### Exercise objective
Go to the line containing "behaviour and domestic" in the records below and print it and every following line exactly, on through the line containing "Aligning the Traditional", then stop.

Segment Start: Available data

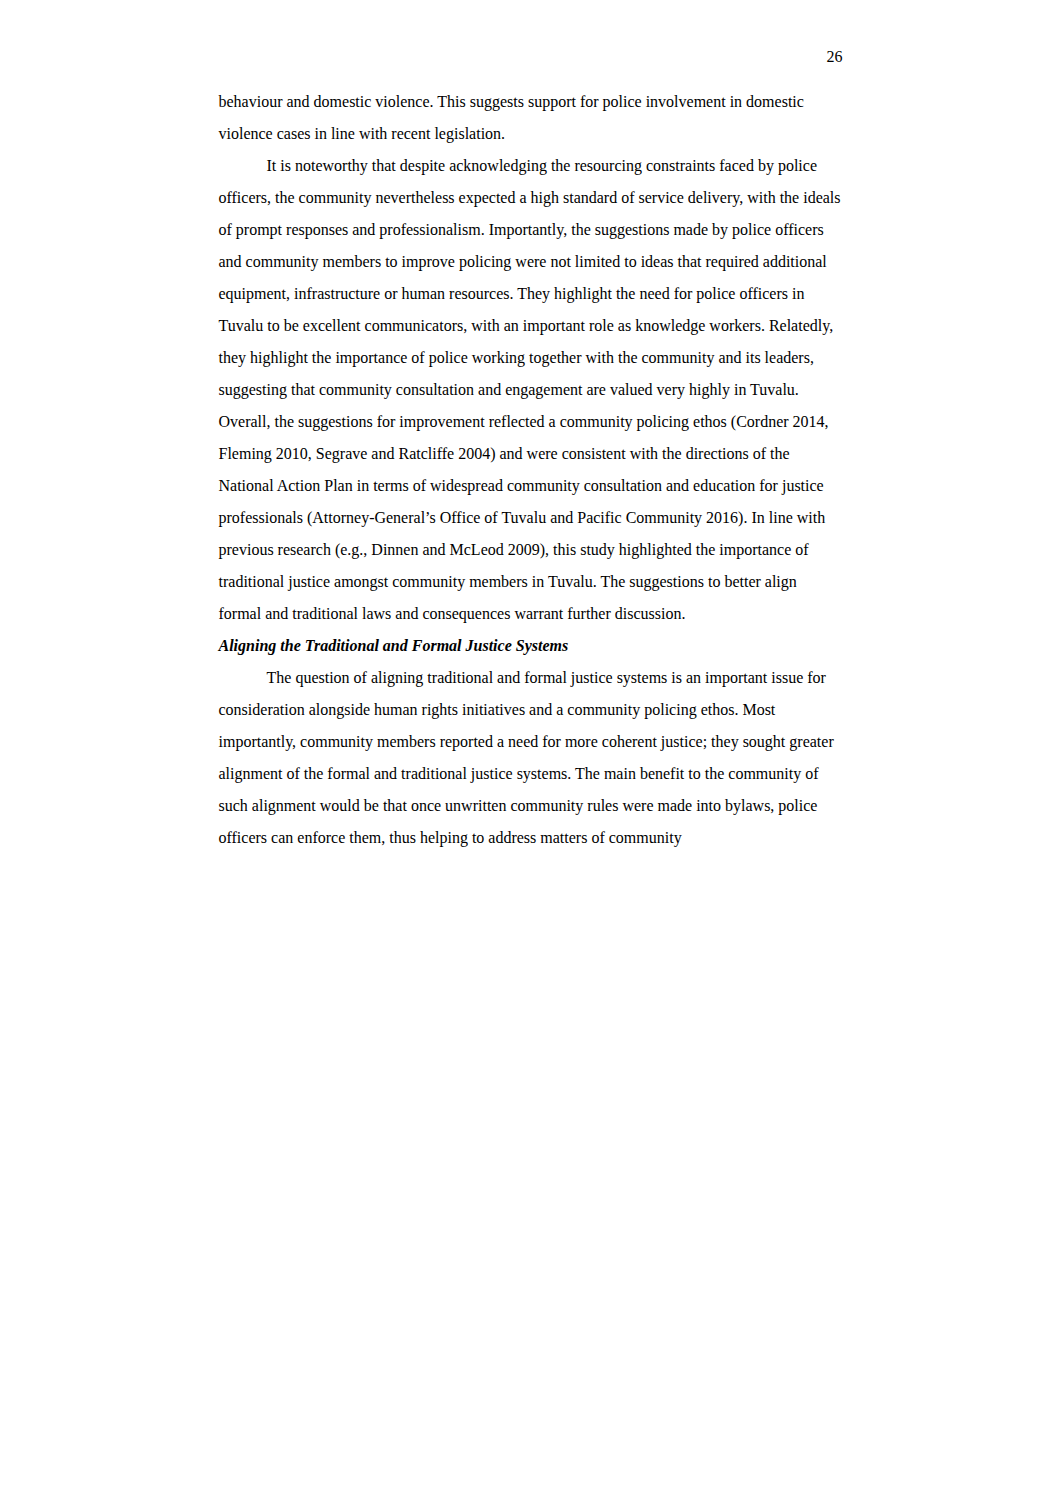26
behaviour and domestic violence. This suggests support for police involvement in domestic violence cases in line with recent legislation.
It is noteworthy that despite acknowledging the resourcing constraints faced by police officers, the community nevertheless expected a high standard of service delivery, with the ideals of prompt responses and professionalism. Importantly, the suggestions made by police officers and community members to improve policing were not limited to ideas that required additional equipment, infrastructure or human resources. They highlight the need for police officers in Tuvalu to be excellent communicators, with an important role as knowledge workers. Relatedly, they highlight the importance of police working together with the community and its leaders, suggesting that community consultation and engagement are valued very highly in Tuvalu. Overall, the suggestions for improvement reflected a community policing ethos (Cordner 2014, Fleming 2010, Segrave and Ratcliffe 2004) and were consistent with the directions of the National Action Plan in terms of widespread community consultation and education for justice professionals (Attorney-General’s Office of Tuvalu and Pacific Community 2016). In line with previous research (e.g., Dinnen and McLeod 2009), this study highlighted the importance of traditional justice amongst community members in Tuvalu. The suggestions to better align formal and traditional laws and consequences warrant further discussion.
Aligning the Traditional and Formal Justice Systems
The question of aligning traditional and formal justice systems is an important issue for consideration alongside human rights initiatives and a community policing ethos. Most importantly, community members reported a need for more coherent justice; they sought greater alignment of the formal and traditional justice systems. The main benefit to the community of such alignment would be that once unwritten community rules were made into bylaws, police officers can enforce them, thus helping to address matters of community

Segment End: Available data

### Answer section
behaviour and domestic violence. This suggests support for police involvement in domestic violence cases in line with recent legislation.
It is noteworthy that despite acknowledging the resourcing constraints faced by police officers, the community nevertheless expected a high standard of service delivery, with the ideals of prompt responses and professionalism. Importantly, the suggestions made by police officers and community members to improve policing were not limited to ideas that required additional equipment, infrastructure or human resources. They highlight the need for police officers in Tuvalu to be excellent communicators, with an important role as knowledge workers. Relatedly, they highlight the importance of police working together with the community and its leaders, suggesting that community consultation and engagement are valued very highly in Tuvalu. Overall, the suggestions for improvement reflected a community policing ethos (Cordner 2014, Fleming 2010, Segrave and Ratcliffe 2004) and were consistent with the directions of the National Action Plan in terms of widespread community consultation and education for justice professionals (Attorney-General’s Office of Tuvalu and Pacific Community 2016). In line with previous research (e.g., Dinnen and McLeod 2009), this study highlighted the importance of traditional justice amongst community members in Tuvalu. The suggestions to better align formal and traditional laws and consequences warrant further discussion.
Aligning the Traditional and Formal Justice Systems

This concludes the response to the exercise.